Of course, there's no understating the role that COVID played in simply disrupting normal city operations. The report details that in dry numbers, but also by mentioning the 300 or so city employees who died from the disease.
The DOT and City Hall declined to comment for this story. In the past, the DOT has said that it did the best it could, given that the pandemic scattered its workforce (which also suffered illness and deaths).
Two agencies mentioned in the report did respond to requests for comment:
NYPD spokeswoman Jessica McRorie cited the largely peaceful anti-police brutality protests during the period in question as a main cause of the drop in enforcement numbers:
This decrease can be attributed to officers being out sick during the pandemic, as well as the increase in officers being reassigned to monitor civil unrest which was largely spread across the city. We recognize that the NYPD has a finite amount resources and the Department continually employs precision policing to traffic enforcement as a safety tool. A relevant example of this is our enforcement against speeding motorists; despite a drop in the overall summons enforcement we were able to maintain a significant enforcement level against speeding motorists, which was a national trend during this time frame.
The Taxi and Limousine Commission declined to comment, but the agency did say that all its resources during that period were directed toward COVID relief, including the TLC program using taxi drivers to deliver food. That said, according to the agency's own data, the average number of trips per day conducted by taxi drivers during the first four months of FY2021 versus the same period a year earlier dropped by 50 percent — from 3,756,596 per day to 1,871,724 per day — even as enforcement dropped almost 100 percent.
Transportation Alternatives pushed back on the narrative being put forward by the NYPD and other agencies, using the statistics as evidence that enforcement of reckless driving should continue to shift toward even more automated enforcement. (Late last year, Mayor de Blasio did call on state lawmakers to give the city the power to operate its growing speed-camera program all day and all night, instead of just during the hours of 6 a.m. to 10 p.m. on weekdays.)

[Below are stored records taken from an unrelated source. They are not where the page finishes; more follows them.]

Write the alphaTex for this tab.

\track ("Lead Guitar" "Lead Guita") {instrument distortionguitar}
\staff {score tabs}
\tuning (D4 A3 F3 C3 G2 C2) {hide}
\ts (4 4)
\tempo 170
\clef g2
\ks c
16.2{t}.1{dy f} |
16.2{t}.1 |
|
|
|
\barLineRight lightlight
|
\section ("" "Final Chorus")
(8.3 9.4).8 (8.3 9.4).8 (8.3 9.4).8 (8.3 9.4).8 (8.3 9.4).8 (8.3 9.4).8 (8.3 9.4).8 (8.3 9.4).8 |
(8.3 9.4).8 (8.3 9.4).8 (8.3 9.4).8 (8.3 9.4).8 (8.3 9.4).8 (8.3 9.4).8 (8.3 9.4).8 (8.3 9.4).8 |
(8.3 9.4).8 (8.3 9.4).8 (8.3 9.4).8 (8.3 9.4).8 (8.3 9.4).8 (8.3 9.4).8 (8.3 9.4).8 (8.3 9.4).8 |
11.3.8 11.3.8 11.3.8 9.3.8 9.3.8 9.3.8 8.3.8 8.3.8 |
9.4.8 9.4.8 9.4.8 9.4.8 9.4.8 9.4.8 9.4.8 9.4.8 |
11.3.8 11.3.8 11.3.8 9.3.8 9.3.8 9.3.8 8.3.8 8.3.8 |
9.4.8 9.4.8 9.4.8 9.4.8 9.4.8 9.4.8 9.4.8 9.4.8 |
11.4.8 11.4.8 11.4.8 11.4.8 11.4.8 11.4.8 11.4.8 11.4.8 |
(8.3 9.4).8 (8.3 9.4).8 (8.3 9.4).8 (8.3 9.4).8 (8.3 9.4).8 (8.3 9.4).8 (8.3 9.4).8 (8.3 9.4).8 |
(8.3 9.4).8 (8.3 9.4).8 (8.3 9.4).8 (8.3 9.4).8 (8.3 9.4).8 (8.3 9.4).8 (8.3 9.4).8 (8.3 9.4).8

“A 24/7 speed-safety-camera program will never be off-duty, and second to permanently redesigning streets, is one of the best tools we have to reduce the alarming, deadly rise in speeding and reckless driving," said Cory Epstein, the group's spokesperson. (A recent poll by the group showed broad support for camera enforcement, even from drivers.)

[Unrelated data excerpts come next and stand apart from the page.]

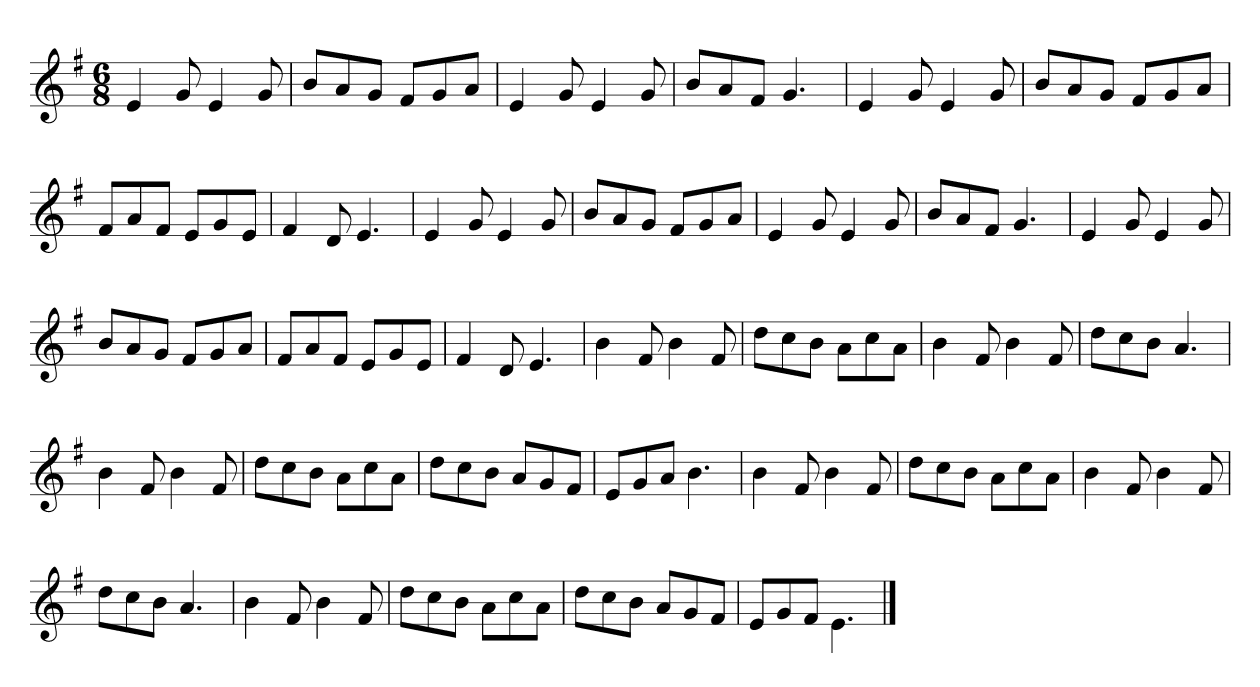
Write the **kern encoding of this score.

**kern
*part1
*staff1
*clefG2
*k[f#]
*M6/8
=
4e/
8g/
4e/
8g/
=
8b/L
8a/
8g/J
8f#/L
8g/
8a/J
=
4e/
8g/
4e/
8g/
=
8b/L
8a/
8f#/J
4.g/
=
4e/
8g/
4e/
8g/
=
8b/L
8a/
8g/J
8f#/L
8g/
8a/J
=
8f#/L
8a/
8f#/J
8e/L
8g/
8e/J
=
4f#/
8d/
4.e/
=
4e/
8g/
4e/
8g/
=
8b/L
8a/
8g/J
8f#/L
8g/
8a/J
=
4e/
8g/
4e/
8g/
=
8b/L
8a/
8f#/J
4.g/
=
4e/
8g/
4e/
8g/
=
8b/L
8a/
8g/J
8f#/L
8g/
8a/J
=
8f#/L
8a/
8f#/J
8e/L
8g/
8e/J
=
4f#/
8d/
4.e/
=
4b\
8f#/
4b\
8f#/
=
8dd\L
8cc\
8b\J
8a\L
8cc\
8a\J
=
4b\
8f#/
4b\
8f#/
=
8dd\L
8cc\
8b\J
4.a/
=
4b\
8f#/
4b\
8f#/
=
8dd\L
8cc\
8b\J
8a\L
8cc\
8a\J
=
8dd\L
8cc\
8b\J
8a/L
8g/
8f#/J
=
8e/L
8g/
8a/J
4.b\
=
4b\
8f#/
4b\
8f#/
=
8dd\L
8cc\
8b\J
8a\L
8cc\
8a\J
=
4b\
8f#/
4b\
8f#/
=
8dd\L
8cc\
8b\J
4.a/
=
4b\
8f#/
4b\
8f#/
=
8dd\L
8cc\
8b\J
8a\L
8cc\
8a\J
=
8dd\L
8cc\
8b\J
8a/L
8g/
8f#/J
=
8e/L
8g/
8f#/J
4.e\
==
*-
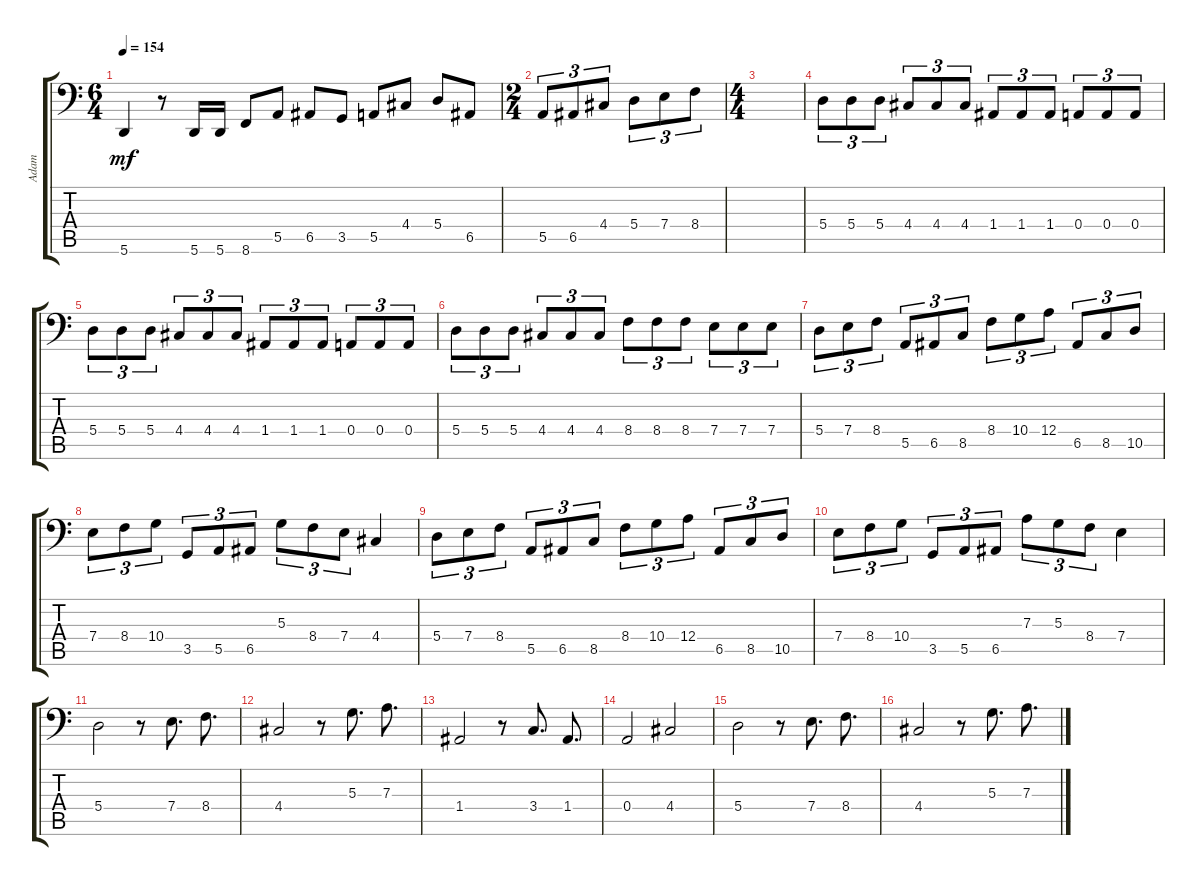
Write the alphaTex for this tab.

\track ("Adam" "Adam") {instrument electricbassfinger}
\staff {score tabs}
\tuning (B2 G2 D2 A1 E1 A0) {hide}
\ts (6 4)
\tempo 154
\clef f4
\ks c
5.6.4{dy mf} r.8 5.6.16 5.6.16 8.6.8 5.5.8 6.5.8 3.5.8 5.5.8 4.4.8 5.4.8 6.5.8 |
\ts (2 4)
5.5.8{tu (3 2)} 6.5.8{tu (3 2)} 4.4.8{tu (3 2)} 5.4.8{tu (3 2)} 7.4.8{tu (3 2)} 8.4.8{tu (3 2)} |
\ts (4 4)
|
5.4.8{tu (3 2)} 5.4.8{tu (3 2)} 5.4.8{tu (3 2)} 4.4.8{tu (3 2)} 4.4.8{tu (3 2)} 4.4.8{tu (3 2)} 1.4.8{tu (3 2)} 1.4.8{tu (3 2)} 1.4.8{tu (3 2)} 0.4.8{tu (3 2)} 0.4.8{tu (3 2)} 0.4.8{tu (3 2)} |
5.4.8{tu (3 2)} 5.4.8{tu (3 2)} 5.4.8{tu (3 2)} 4.4.8{tu (3 2)} 4.4.8{tu (3 2)} 4.4.8{tu (3 2)} 1.4.8{tu (3 2)} 1.4.8{tu (3 2)} 1.4.8{tu (3 2)} 0.4.8{tu (3 2)} 0.4.8{tu (3 2)} 0.4.8{tu (3 2)} |
5.4.8{tu (3 2)} 5.4.8{tu (3 2)} 5.4.8{tu (3 2)} 4.4.8{tu (3 2)} 4.4.8{tu (3 2)} 4.4.8{tu (3 2)} 8.4.8{tu (3 2)} 8.4.8{tu (3 2)} 8.4.8{tu (3 2)} 7.4.8{tu (3 2)} 7.4.8{tu (3 2)} 7.4.8{tu (3 2)} |
5.4.8{tu (3 2)} 7.4.8{tu (3 2)} 8.4.8{tu (3 2)} 5.5.8{tu (3 2)} 6.5.8{tu (3 2)} 8.5.8{tu (3 2)} 8.4.8{tu (3 2)} 10.4.8{tu (3 2)} 12.4.8{tu (3 2)} 6.5.8{tu (3 2)} 8.5.8{tu (3 2)} 10.5.8{tu (3 2)} |
7.4.8{tu (3 2)} 8.4.8{tu (3 2)} 10.4.8{tu (3 2)} 3.5.8{tu (3 2)} 5.5.8{tu (3 2)} 6.5.8{tu (3 2)} 5.3.8{tu (3 2)} 8.4.8{tu (3 2)} 7.4.8{tu (3 2)} 4.4.4 |
5.4.8{tu (3 2)} 7.4.8{tu (3 2)} 8.4.8{tu (3 2)} 5.5.8{tu (3 2)} 6.5.8{tu (3 2)} 8.5.8{tu (3 2)} 8.4.8{tu (3 2)} 10.4.8{tu (3 2)} 12.4.8{tu (3 2)} 6.5.8{tu (3 2)} 8.5.8{tu (3 2)} 10.5.8{tu (3 2)} |
7.4.8{tu (3 2)} 8.4.8{tu (3 2)} 10.4.8{tu (3 2)} 3.5.8{tu (3 2)} 5.5.8{tu (3 2)} 6.5.8{tu (3 2)} 7.3.8{tu (3 2)} 5.3.8{tu (3 2)} 8.4.8{tu (3 2)} 7.4.4 |
5.4.2 r.8 7.4.8{d} 8.4.8{d} |
4.4.2 r.8 5.3.8{d} 7.3.8{d} |
1.4.2 r.8 3.4.8{d} 1.4.8{d} |
0.4.2 4.4.2 |
5.4.2 r.8 7.4.8{d} 8.4.8{d} |
4.4.2 r.8 5.3.8{d} 7.3.8{d}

That said, declines in enforcement and road redesigns, however lamentable, were predictable when de Blasio cut Vision Zero program budgets early in the pandemic, as Streetsblog reported. In April, 2020, the administration announced $1.3 billion in emergency budget cuts, which included livable-streets initiatives such as protected bike lanes, extra garbage pickup and public-awareness campaigns to beg reckless drivers to stop killing us.
Specific cuts included:
- Reductions in funding for Vision Zero public-awareness campaign: $3 million.
- Reductions in funding in markings and materials used for Vision Zero street-improvement programs: $4 million.
- Reductions in funding for protected bicycle lane (or “Green Wave”) projects: $3 million.
“Why are only pedestrians, cyclists, and public-transit users impacted by DOT’s cuts?” Danny Harris, executive director of Transportation Alternatives, asked at the time. “There are $24 million in cuts [in the Department of Transportation] and none inconveniences drivers. That is unacceptable.”